Seeing that he was physically stronger than a lot of the young men holding up the barriers — and that he was an American citizen — Nguyen moved to the front of the protest and assumed the risk of forcing his way through, he said.

Nguyen said he also asked police to move pick-up trucks blocking one of the intersections. When they didn’t, he jumped onto one of them to help protesters over for about 20 minutes, he said.

Image: Will Nguyen
Will Nguyen, second from the right, with his family at an airport in Singapore after being released from Vietnam, July 20, 2018. Nguyen was arrested on June 10 by police in Ho Chi Minh City during a political protest, and had faced up to seven years in prison.Courtesy of the Nguyen family

After Nguyen opened up a pathway for motorbikes, things turned ugly when police allegedly beat Nguyen over the head and dragged him into the back of a police truck, according to Nguyen and a previous statement from his family and friends.

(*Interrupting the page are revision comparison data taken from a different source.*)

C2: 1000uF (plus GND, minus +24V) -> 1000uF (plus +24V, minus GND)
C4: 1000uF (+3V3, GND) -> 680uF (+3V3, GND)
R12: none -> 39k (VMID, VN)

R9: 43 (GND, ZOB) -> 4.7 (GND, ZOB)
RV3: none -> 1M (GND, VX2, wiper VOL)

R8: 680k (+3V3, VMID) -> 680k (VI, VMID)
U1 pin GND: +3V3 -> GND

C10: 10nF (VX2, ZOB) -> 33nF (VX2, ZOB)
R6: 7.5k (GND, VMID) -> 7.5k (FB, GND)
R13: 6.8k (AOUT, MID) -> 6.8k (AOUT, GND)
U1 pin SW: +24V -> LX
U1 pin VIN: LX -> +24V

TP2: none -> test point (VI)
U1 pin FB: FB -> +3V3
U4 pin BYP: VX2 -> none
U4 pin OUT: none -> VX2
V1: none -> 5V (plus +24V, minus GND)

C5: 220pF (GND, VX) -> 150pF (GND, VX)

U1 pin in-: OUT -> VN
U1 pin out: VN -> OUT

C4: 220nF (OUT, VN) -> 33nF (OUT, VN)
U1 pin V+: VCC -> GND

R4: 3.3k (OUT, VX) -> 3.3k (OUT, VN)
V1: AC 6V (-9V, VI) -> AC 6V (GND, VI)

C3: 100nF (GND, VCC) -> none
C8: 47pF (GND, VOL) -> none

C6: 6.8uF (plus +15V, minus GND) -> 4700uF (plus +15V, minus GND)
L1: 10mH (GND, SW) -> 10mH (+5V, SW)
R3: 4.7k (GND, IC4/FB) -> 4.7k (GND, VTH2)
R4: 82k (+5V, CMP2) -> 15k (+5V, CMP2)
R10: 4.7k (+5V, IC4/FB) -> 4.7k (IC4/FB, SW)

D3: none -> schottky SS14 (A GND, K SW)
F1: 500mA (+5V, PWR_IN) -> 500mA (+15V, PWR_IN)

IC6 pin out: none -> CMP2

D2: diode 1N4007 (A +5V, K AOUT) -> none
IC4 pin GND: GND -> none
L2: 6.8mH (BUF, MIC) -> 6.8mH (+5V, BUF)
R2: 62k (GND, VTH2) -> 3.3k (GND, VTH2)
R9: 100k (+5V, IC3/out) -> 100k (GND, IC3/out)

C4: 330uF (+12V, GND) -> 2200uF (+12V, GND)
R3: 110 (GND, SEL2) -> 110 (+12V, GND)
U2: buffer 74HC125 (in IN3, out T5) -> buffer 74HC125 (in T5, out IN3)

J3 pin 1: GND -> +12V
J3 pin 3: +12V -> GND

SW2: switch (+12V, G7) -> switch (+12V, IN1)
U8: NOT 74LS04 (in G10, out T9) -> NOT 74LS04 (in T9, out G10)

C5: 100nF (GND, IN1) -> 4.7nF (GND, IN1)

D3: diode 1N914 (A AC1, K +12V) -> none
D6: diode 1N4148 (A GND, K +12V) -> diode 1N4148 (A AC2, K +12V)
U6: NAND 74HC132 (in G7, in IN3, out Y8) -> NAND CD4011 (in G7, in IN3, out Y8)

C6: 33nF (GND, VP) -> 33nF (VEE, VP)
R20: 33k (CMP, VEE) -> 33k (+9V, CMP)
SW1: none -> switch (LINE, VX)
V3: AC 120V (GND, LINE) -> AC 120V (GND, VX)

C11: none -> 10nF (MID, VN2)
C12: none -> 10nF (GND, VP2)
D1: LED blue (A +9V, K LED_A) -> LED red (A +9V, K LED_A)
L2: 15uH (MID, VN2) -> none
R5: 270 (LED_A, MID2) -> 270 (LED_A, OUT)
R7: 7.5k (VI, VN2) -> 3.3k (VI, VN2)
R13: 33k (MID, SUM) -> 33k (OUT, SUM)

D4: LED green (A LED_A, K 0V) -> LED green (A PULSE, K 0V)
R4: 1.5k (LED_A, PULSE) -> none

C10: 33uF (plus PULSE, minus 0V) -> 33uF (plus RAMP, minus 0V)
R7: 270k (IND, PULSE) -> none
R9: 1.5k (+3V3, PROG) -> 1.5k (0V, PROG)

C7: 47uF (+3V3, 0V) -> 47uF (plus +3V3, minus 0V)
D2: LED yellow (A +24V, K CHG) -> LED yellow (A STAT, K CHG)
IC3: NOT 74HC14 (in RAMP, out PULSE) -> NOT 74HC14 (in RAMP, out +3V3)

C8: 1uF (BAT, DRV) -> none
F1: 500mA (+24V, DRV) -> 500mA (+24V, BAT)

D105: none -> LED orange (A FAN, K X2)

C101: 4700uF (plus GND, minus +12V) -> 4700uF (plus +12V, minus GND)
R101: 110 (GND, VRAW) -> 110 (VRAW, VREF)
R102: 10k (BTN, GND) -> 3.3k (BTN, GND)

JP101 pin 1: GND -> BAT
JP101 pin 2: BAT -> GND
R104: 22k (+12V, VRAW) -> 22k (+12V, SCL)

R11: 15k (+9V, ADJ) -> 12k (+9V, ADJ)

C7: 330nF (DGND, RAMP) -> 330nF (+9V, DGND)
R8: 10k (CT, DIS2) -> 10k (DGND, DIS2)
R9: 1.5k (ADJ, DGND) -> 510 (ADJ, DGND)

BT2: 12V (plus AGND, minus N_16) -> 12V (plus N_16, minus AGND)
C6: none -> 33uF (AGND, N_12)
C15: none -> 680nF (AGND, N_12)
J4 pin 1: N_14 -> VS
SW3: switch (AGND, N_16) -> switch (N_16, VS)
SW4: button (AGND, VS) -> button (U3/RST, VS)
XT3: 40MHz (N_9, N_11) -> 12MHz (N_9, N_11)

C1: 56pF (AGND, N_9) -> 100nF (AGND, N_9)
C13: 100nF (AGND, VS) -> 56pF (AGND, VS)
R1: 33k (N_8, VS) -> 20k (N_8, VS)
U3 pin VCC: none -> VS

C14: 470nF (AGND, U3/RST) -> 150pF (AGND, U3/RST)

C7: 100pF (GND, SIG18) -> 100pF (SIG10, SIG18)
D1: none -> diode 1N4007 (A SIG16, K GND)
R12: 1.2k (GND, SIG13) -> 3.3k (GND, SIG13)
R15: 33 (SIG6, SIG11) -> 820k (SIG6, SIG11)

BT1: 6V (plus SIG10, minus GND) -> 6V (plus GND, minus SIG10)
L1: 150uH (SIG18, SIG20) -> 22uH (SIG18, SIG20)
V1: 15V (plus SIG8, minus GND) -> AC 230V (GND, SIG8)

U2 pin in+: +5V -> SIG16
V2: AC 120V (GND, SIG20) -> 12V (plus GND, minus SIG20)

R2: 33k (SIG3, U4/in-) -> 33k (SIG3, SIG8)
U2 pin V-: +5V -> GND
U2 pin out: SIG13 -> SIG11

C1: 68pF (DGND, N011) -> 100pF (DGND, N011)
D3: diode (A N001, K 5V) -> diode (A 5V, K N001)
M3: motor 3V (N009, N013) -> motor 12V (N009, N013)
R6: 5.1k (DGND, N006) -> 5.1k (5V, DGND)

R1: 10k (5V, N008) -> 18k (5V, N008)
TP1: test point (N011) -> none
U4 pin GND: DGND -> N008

A video uploaded to YouTube that was shared along with the statement appeared to show Nguyen, bleeding from his head, being dragged by a group of men. Nguyen can later be seen standing on the bed of a police truck that drives off.

His mother, Vicky, said it was so scary to see that video.

“We feel like hopeless to try to help him,” she recalled.

Vietnam’s National Assembly voted to put off the legislation that sparked the protests until the next session in October to allow for more research.

A little more than a week after his arrest, Nguyen confessed on state television in Vietnam, saying he regretted breaking the law and that he would stay away from future rallies, according to Agence-France Presse.

Nguyen said the confession was coerced. But he added that the sentence of being deported from Vietnam was a relief.

“I know that there are people inside the country who don’t have the — I guess the word would be privilege — of American citizenship, to act against the Vietnamese government,” Nguyen said. “Because I had that, I was one, able to participate, and two, go further in pushing back against the Vietnamese government than I otherwise would have.”